What is a good, optimized C/C++ algorithm for converting a 24-bit bitmap to 16-bit with dithering?

I've been looking for an optimized (i.e., quick) algorithm that converts a 24-bit RGB bitmap to a 16-bit (RGB565) bitmap using dithering. I'm looking for something in C/C++ where I can actually control how the dithering is applied. GDI+ seems to provide some methods, but I can't tell if they dither or not. And, if they do dither, what mechanism are they using (Floyd-Steinberg?)

Does anyone have a good example of bitmap color-depth conversion with dithering?

Solution

As you mentioned, the Floyd-Steinberg dithering method is popular because it's simple and fast. For the subtle differences between 24-bit and 16-bit color the results will be nearly optimal visually.

It was suggested that I use the sample picture Lena but I decided against it; despite its long history as a test image I consider it too sexist for modern sensibilities. Instead I present a picture of my own. First up is the original, followed by the conversion to dithered RGB565 (and converted back to 24-bit for display).

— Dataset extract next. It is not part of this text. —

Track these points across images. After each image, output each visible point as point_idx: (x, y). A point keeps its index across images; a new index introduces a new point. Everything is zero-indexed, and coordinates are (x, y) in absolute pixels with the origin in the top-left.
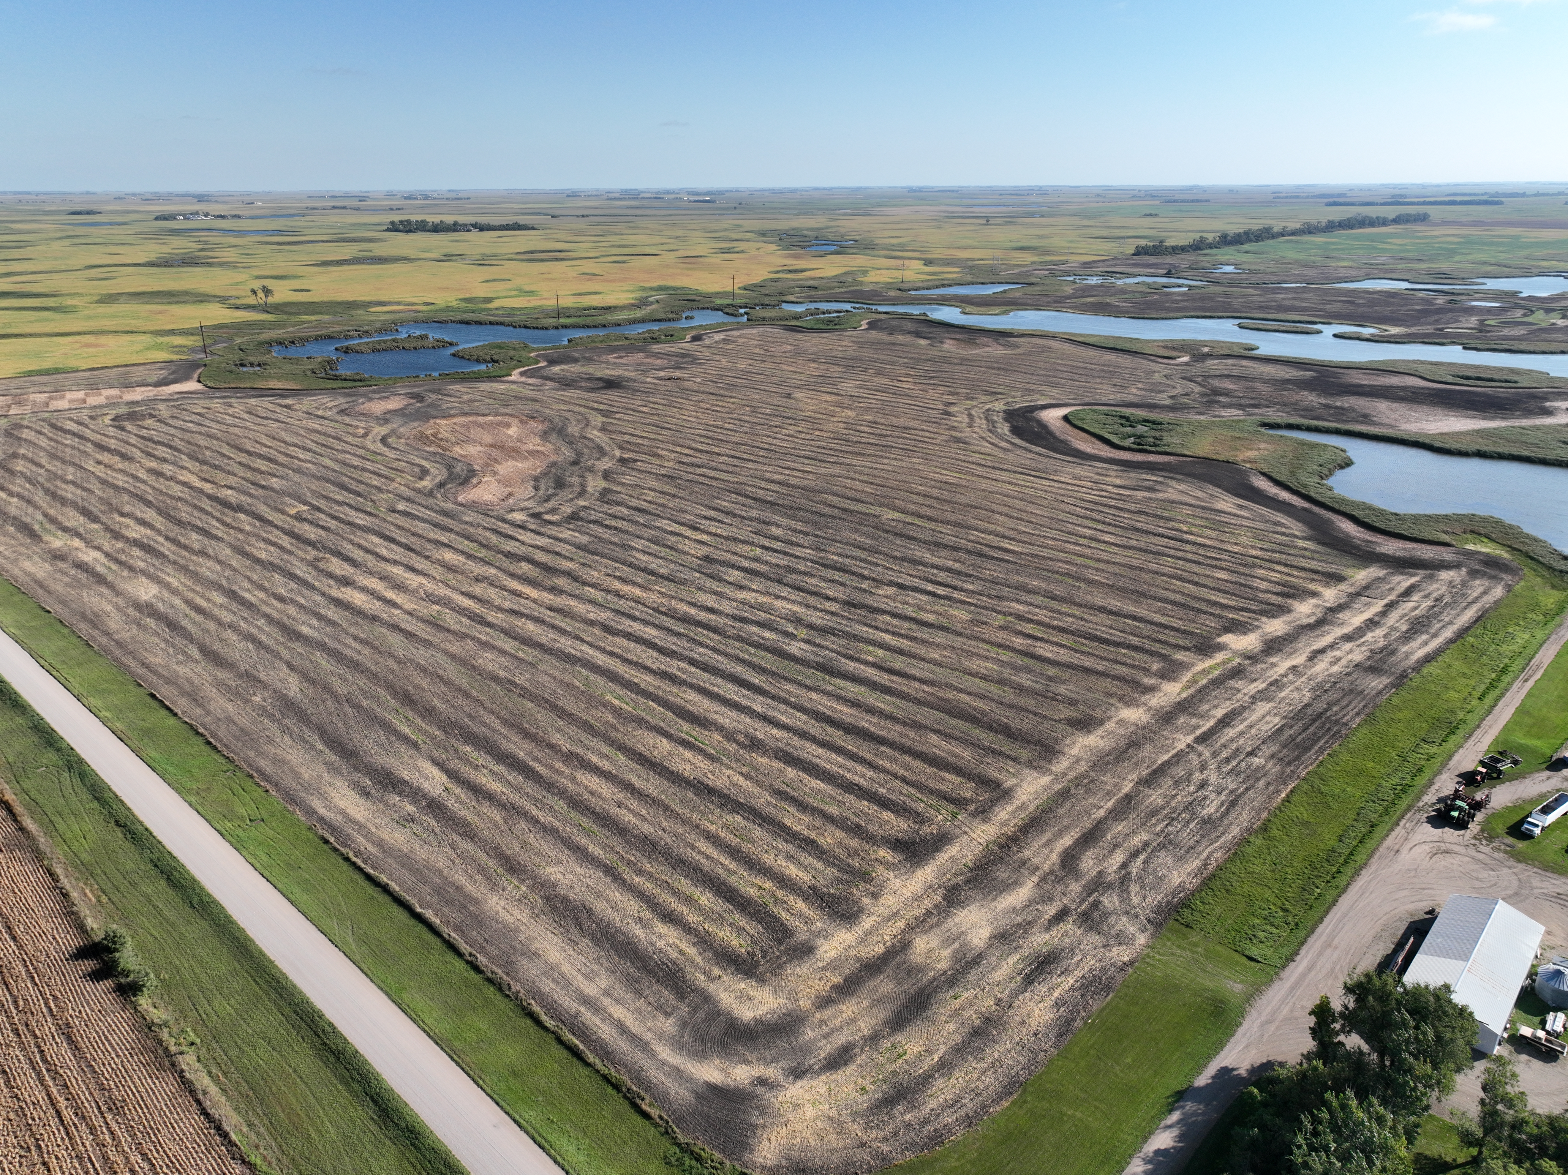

Original Floyd-Steinberg Dithered RGB565

And the code, in C++:

inline BYTE Clamp(int n)
{
    n = n>255 ? 255 : n;
    return n<0 ? 0 : n;
}

struct RGBTriplet
{
    int r;
    int g;
    int b;
    RGBTriplet(int _r = 0, int _g = 0, int _b = 0) : r(_r), g(_g), b(_b) {};
};

void RGB565Dithered(const BYTE * pIn, int width, int height, int strideIn, BYTE * pOut, int strideOut)
{
    std::vector<RGBTriplet> oldErrors(width + 2);
    for (int y = 0;  y < height;  ++y)
    {
        std::vector<RGBTriplet> newErrors(width + 2);
        RGBTriplet errorAhead;
        for (int x = 0;  x < width;  ++x)
        {
            int b = (int)(unsigned int)pIn[3*x] + (errorAhead.b + oldErrors[x+1].b) / 16;
            int g = (int)(unsigned int)pIn[3*x + 1] + (errorAhead.g + oldErrors[x+1].g) / 16;
            int r = (int)(unsigned int)pIn[3*x + 2] + (errorAhead.r + oldErrors[x+1].r) / 16;
            int bAfter = Clamp(b) >> 3;
            int gAfter = Clamp(g) >> 2;
            int rAfter = Clamp(r) >> 3;
            int pixel16 = (rAfter << 11) | (gAfter << 5) | bAfter;
            pOut[2*x] = (BYTE) pixel16;
            pOut[2*x + 1] = (BYTE) (pixel16 >> 8);
            int error = r - ((rAfter * 255) / 31);
            errorAhead.r = error * 7;
            newErrors[x].r += error * 3;
            newErrors[x+1].r += error * 5;
            newErrors[x+2].r = error * 1;
            error = g - ((gAfter * 255) / 63);
            errorAhead.g = error * 7;
            newErrors[x].g += error * 3;
            newErrors[x+1].g += error * 5;
            newErrors[x+2].g = error * 1;
            error = b - ((bAfter * 255) / 31);
            errorAhead.b = error * 7;
            newErrors[x].b += error * 3;
            newErrors[x+1].b += error * 5;
            newErrors[x+2].b = error * 1;
        }
        pIn += strideIn;
        pOut += strideOut;
        oldErrors.swap(newErrors);
    }
}

I won't guarantee this code is perfect, I already had to fix one of those subtle errors that I alluded to in another comment. However it did generate the results above. It takes 24-bit pixels in BGR order as used by Windows, and produces R5G6B5 16-bit pixels in little endian order.